▶ [Excerto fornecido]
======

F****-** Anabela, mas quem é que quer falar do sofrimento??? Ainda por cima
a um Sábado de manhã?! Tens de ultrapassar isso pá. Tu pensas demais...
Ora pois quem quer falar disso...EU e sim a um sábado de manhã! Porque não?
E para ser ainda mais contrastante apetece-me falar do sofrimento e estou
alegre. Ahhh pois é bébé.
Vamos recomeçar...O sofrimento...
O sofrimento é uma grande merda. Ninguém gosta dele e toda a gente foge
dele a sete pés. Uma verdade de La Palice.
Para que perco tempo a dizer verdades lapaliçadas?
Então mas que raio tenho eu para falar sobre o sofrimento a um sábado de
manhã? Podia falar do tempo...ahhh o
tempo. Todo o Portugal se encontra maravilhado com ele. É fabuloso como a
descida de temperatura, pode provocar tanta alegria, medo e emoção na população
portuguesa! E eu a pensar que nas minhas reuniões é que era. Como estava
enganada caramba!!! Isto sim, é que é. O êxtase completo. Acho que todos os Lisboetas
hoje saíram à Rua com botas de neve. Eu farei
igual, que hoje não me apetece armar-me em mete nojo. Assim, tenho oportunidade
de usar as minhas, que a Sónia me comprou por 13€ (ou 23€) numa loja
de chinocas ou afim, e só tive oportunidade de
usar em S. Petersburgo.
Mas eu queria falar do sofrimento e já me estou a desviar do assunto...
Desviar do assunto... Podemos começar por aqui. É o que mais fazemos, ou a
maioria de nós faz em relação a ele. Ao sofrimento. Temos uma grande
incapacidade de lidar com ele e de lidar com quem padece dele. E porquê??? É
obvio. Porque é difícil.
A nossa incapacidade de lidar com o sofrimento leva-nos a lidar com ele de
uma forma desequilibrada e desadequada.
Muitos de nós exige a si próprio que o sofrimento causado, por exemplo, por uma
violação seja o mesmo que o sofrimento causado por ter chumbado num exame.
Exigimos a nós próprios que o tempo de recuperação de uma violação seja idêntico ao de um exame chumbado. Que o
sofrimento e o tempo de recuperação do sofrimento causado pela ausência de um
grande amigo que parte para outro país, seja idêntico ao causado pela ruptura com o ser
amado. Para facilitar, passo a chamar às pessoas que se incluem neste
grupo “os super-humanos”.

======

▶ [Dados fornecidos]
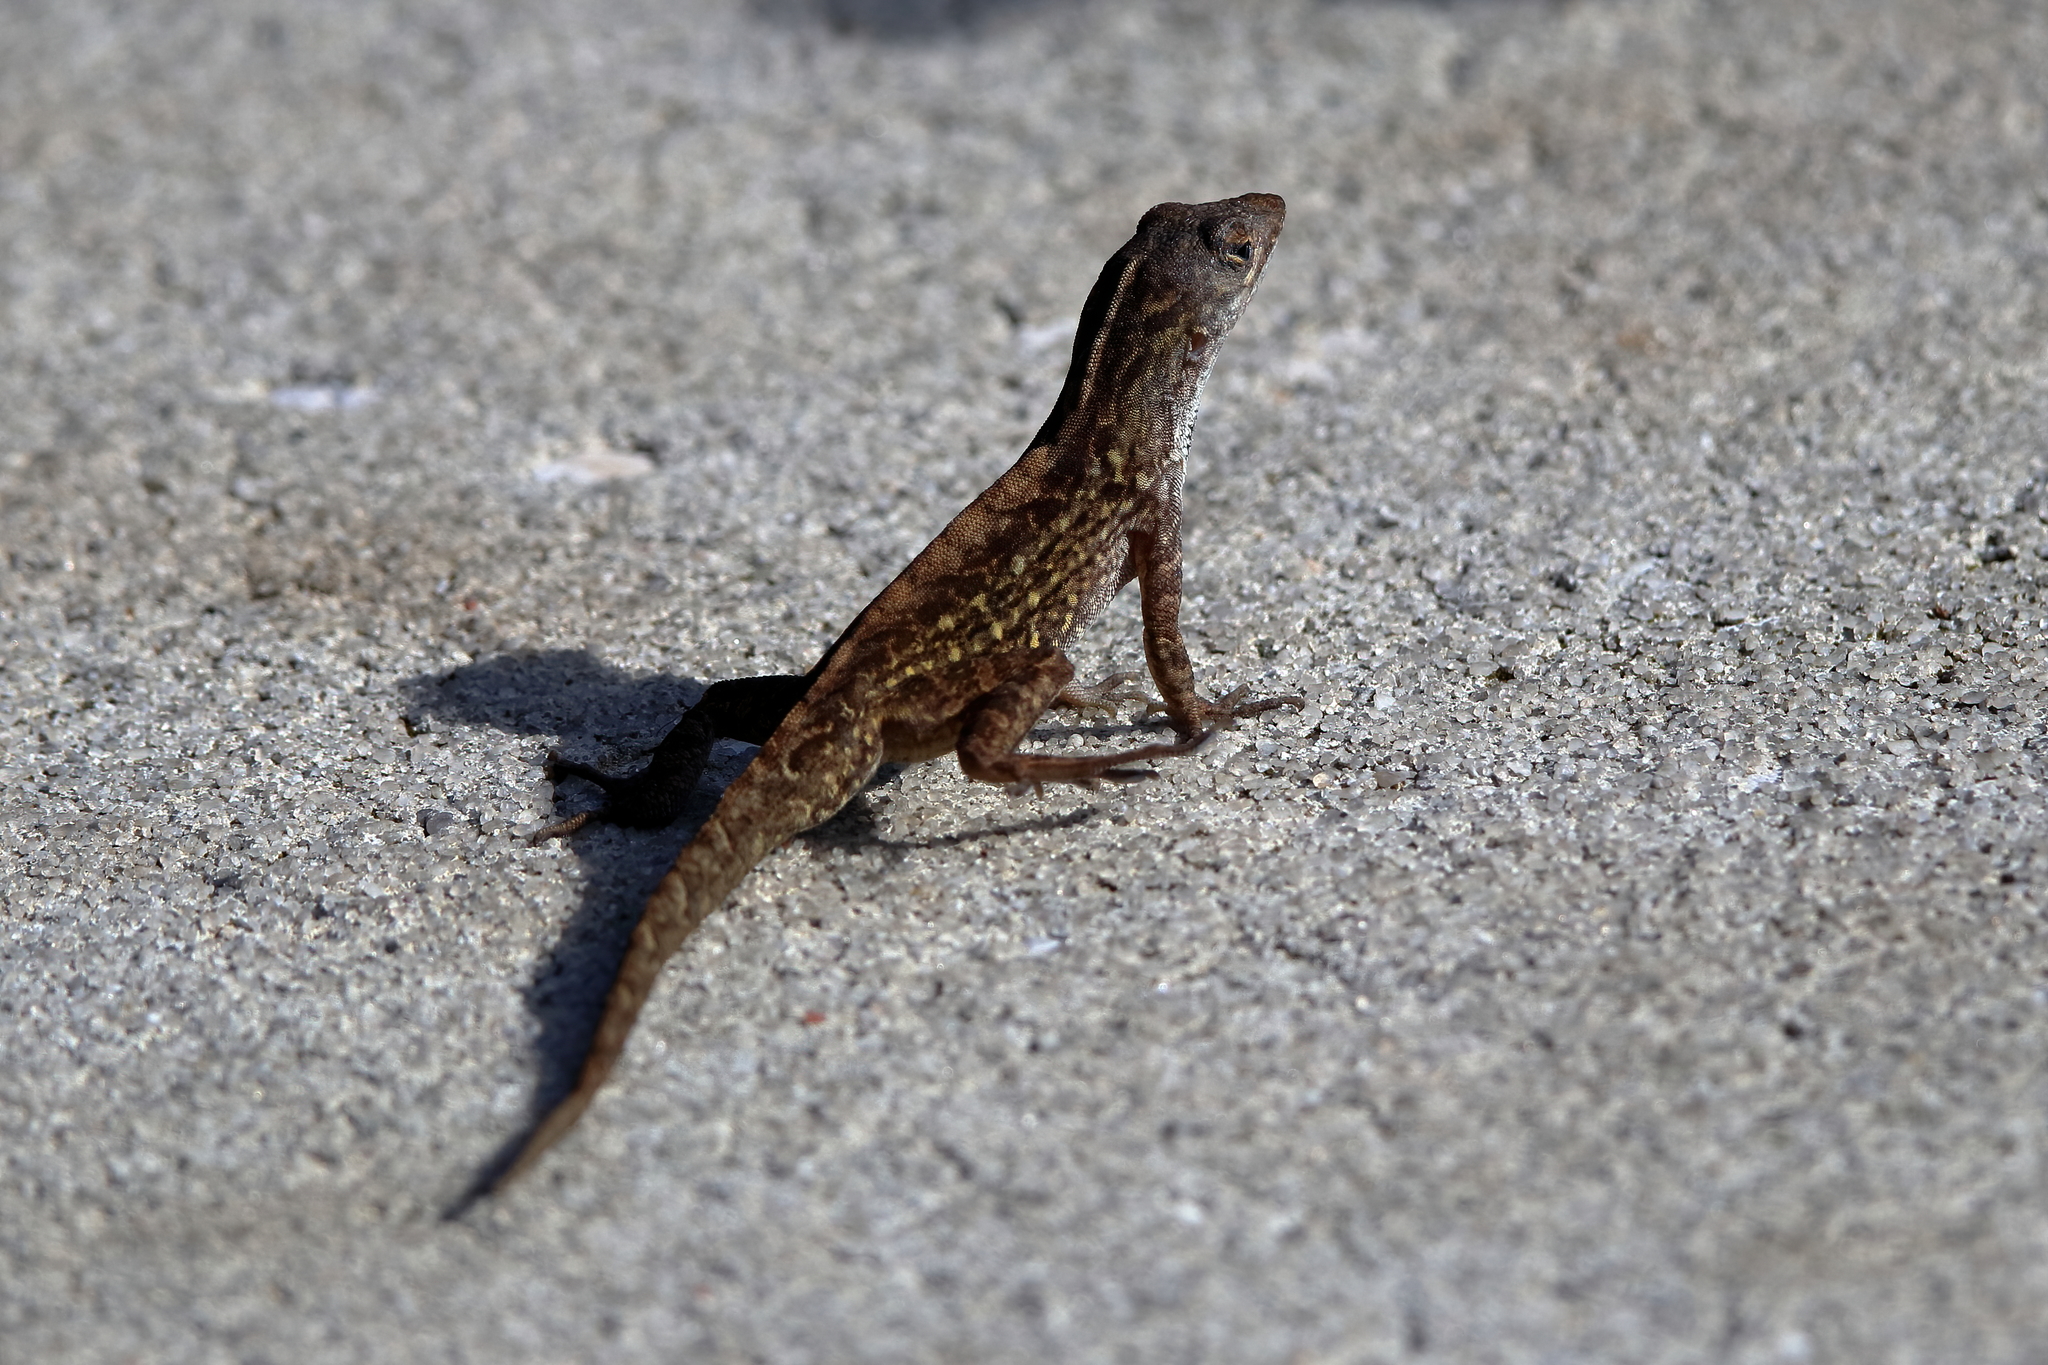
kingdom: Animalia
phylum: Chordata
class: Squamata
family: Dactyloidae
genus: Anolis
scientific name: Anolis sagrei
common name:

======

▶ [Instruções do exercício]
1/ Estão de acordo com o texto sobre o sofrimento as afirmações seguintes? (a) As botas de neve foram compradas pela Sónia. (b) As botas de neve já tinham sido usadas em Moscovo. (c) Temos facilidade em lidar com o sofrimento.
2/ No texto sobre o sofrimento, que nome passa a ser dado às pessoas que exigem a si próprias o mesmo tempo de recuperação para sofrimentos diferentes?
3/ Prossiga o texto sobre o sofrimento a partir do ponto em que termina.

▶ [Respostas por tarefa]
1/
(a) Sim: "que a Sónia me comprou por 13€ (ou 23€)".
(b) Não: "usar em S. Petersburgo".
(c) Não: "Temos uma grande incapacidade de lidar com ele".

2/ Passam a chamar-se "os super-humanos".

3/
Para que tal seja possível os super-humanos passam também a ser os
super-actores. Tudo é leve e fácil. Parecem os pilares da Terra. Enfrentam
todos os touros pelos cornos, têm quase sempre um sorriso na cara, e uma
palavra amiga, mesmo para aqueles (que vou passar a chamar “os
super-coitadinhos”) que chumbaram num exame e lhes saturam a cabeça horas sem fim
por causa desta falha, quando na noite anterior o super-humano X tinha sido
vítima de violação. Já o super-humano X limita-se a dizer: “fui violado ontem.
Hoje quando cheguei a casa senti-me sujo. Tomei banho e esfreguei-me,
esfreguei-me, esfreguei-me, esfreguei-me numa tentativa de retirar a sujidade
que sentia dentro de mim...”
Claro que o super-coitadinho Z mostrou a sua indignação, mas nada mais que
isso. Muda de conversa. Muda de conversa, como se o X lhe tivesse dito “hoje
comprei uns sapatos lindos, mas horríveis para andar...quando cheguei a casa
sangrava dos pés”. Quanta frieza se encerra neste acto?! Mesmo que o
justifiquemos como “o Z não sabe o que há-de dizer, ou o Z não sabe lidar com o
sofrimento” o acto em si é frio e inadequado, diria mesmo cruel. E contra
factos não devia haver argumentos.
O super-humano X fica chocado com a frieza do amigo...mas igualmente
incapaz de lidar com o sofrimento e, por orgulho, silencia-se e mostra o que
sabe tão bem fazer. Fingir que está tudo bem, e que o que se passou, é passado.
Se for preciso ainda faz uma piada acerca da situação e abre-se numa bela
gargalhada...Fantástico este ser!!! O ser que toda a gente inveja. A fonte de
fortaleza, juventude e alegria. O ídolo de muitos.
Na verdade a fonte de falsidade e infelicidade. O actor perfeito.
Mas, como acontece com todos os ídolos, o mundo não vê realmente o ser
humano. Não vê nem quer ver, não dá jeito. Nem pensar! Então se nos
apercebermos que um ídolo sofre, que a vida dele é uma merda e que luta como o caraças para acordar e enfrentar o mundo cada
dia que passa, o que seria dos pobrezinhos sofredores, incapazes e
coitadinhos??? O que seria deles sem o pilar da Terra??? O melhor é ser
desumano e cego!!!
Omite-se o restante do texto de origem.